競馬では、2000m先のゴールでハナ差の決着になることもあれば、同じ位置からスタートしたとは思えないほどの着差がつくレースもある。特に重賞では、互いに実力があるのに、一方が相手を圧倒する姿は強烈なインパクトを残す。そこで今回は圧勝経験のあるG1馬に注目。印象的な勝ち方をした5頭をピックアップして紹介する。今回は2頭目。

1998年金鯱賞を制した時のサイレンススズカ
1998年金鯱賞を制した時のサイレンススズカ

②サイレンススズカ

~1998年 金鯱賞~

 今回のテーマは「圧勝」。決して悲運の最期を遂げた馬がテーマではないのだが、2頭目に紹介するサイレンススズカも、1頭目に紹介したホクトベガと同じく、レース中の怪我によって天国へと旅立ってしまった馬。
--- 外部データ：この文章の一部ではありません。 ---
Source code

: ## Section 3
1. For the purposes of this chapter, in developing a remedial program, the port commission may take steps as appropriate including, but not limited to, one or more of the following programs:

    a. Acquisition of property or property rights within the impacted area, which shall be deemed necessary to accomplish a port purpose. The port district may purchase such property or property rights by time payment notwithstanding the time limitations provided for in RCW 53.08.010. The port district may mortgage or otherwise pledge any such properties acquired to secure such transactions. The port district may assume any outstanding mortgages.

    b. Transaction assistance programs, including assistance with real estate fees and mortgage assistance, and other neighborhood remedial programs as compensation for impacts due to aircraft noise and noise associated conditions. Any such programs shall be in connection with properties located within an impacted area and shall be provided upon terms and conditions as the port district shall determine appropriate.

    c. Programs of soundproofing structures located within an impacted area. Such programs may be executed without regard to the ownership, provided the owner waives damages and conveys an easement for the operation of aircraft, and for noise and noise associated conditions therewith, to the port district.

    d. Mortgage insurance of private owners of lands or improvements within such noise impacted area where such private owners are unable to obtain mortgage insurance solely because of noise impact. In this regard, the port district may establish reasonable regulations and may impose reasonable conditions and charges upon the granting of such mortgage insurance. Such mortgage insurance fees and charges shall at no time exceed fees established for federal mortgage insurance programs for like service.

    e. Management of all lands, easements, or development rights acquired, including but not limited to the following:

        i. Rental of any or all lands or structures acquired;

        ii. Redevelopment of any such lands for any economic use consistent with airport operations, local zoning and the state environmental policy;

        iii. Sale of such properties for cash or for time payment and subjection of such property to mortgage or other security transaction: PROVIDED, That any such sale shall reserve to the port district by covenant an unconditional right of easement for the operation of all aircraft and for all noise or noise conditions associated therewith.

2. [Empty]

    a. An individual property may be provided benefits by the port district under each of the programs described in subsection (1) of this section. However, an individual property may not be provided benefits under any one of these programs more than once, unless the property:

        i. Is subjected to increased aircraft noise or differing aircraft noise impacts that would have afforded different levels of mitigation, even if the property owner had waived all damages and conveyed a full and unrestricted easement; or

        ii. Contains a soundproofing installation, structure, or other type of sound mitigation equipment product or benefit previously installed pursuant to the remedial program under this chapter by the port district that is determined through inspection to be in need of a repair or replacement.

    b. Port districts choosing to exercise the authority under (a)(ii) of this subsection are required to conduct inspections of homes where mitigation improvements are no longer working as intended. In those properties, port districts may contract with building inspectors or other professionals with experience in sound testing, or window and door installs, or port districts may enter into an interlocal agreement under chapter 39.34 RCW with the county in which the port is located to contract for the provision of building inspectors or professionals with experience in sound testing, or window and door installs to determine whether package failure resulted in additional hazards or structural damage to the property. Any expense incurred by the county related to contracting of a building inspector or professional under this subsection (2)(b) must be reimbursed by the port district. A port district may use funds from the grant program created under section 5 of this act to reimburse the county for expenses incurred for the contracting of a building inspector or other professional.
 そんな、歴代の競走馬の中でもトップクラスの人気を誇るサイレンススズカの“圧勝”レースは、後続を寄せつけない逃げを打った1998年の金鯱賞。

 5歳(現4歳)を迎えて、強気の逃げで覚醒を果たしたサイレンススズカ。バレンタインS、中山記念、小倉大賞典と3連勝。そんな中で迎えた金鯱賞は、同世代の菊花賞馬マチカネフクキタルとのライバル対決に注目が集まっていた。

 この2頭はプリンシパルS、日本ダービー、神戸新聞杯に続いて4度目の対決。対戦成績は、マチカネフクキタルが2勝1敗と勝ち越していた。

 ただ、それはサイレンススズカが覚醒前の話。ここ3戦の勝ちっぷりから、サイレンススズカが1番人気(単勝オッズ2.0倍)、マチカネフクキタルは2番人気(単勝オッズ4.2倍)で発走を迎えた。

 レースは、大方の予想通りにサイレンススズカがハナを切り、後続を引き離して縦長の展開を作り出す。前半1000mの通過は58秒1というかなりのハイラップ。

 並の馬なら暴走と言われても不思議ではないペースであるが、サイレンススズカにとってはこれがマイペース。終始10馬身前後のリードを保ったまま直線に向かうと、多少詰まったかに見えた差を再び広げ始めて独走状態。

 最後は後続に1秒8の差をつけての大差勝ち。ライバルと見られていたマチカネフクキタルは、中団追走から伸び切れず6着に敗れた。

 勝ったサイレンススズカは、続く宝塚記念でも逃げ切ってG1初制覇。さらに秋の毎日王冠では、ひとつ下となるグラスワンダー、エルコンドルパサーとの3強対決を制して、6連勝とした。

 そして、7連勝をかけた天皇賞(秋)では断然の1番人気(単勝オッズ1.2倍)に推されるも、独走状態の4角手前で急失速。こちらもホクトベガ同様に悲運の最期となってしまったが、金鯱賞の圧勝劇に衝撃を受けた競馬ファンは多いはずである。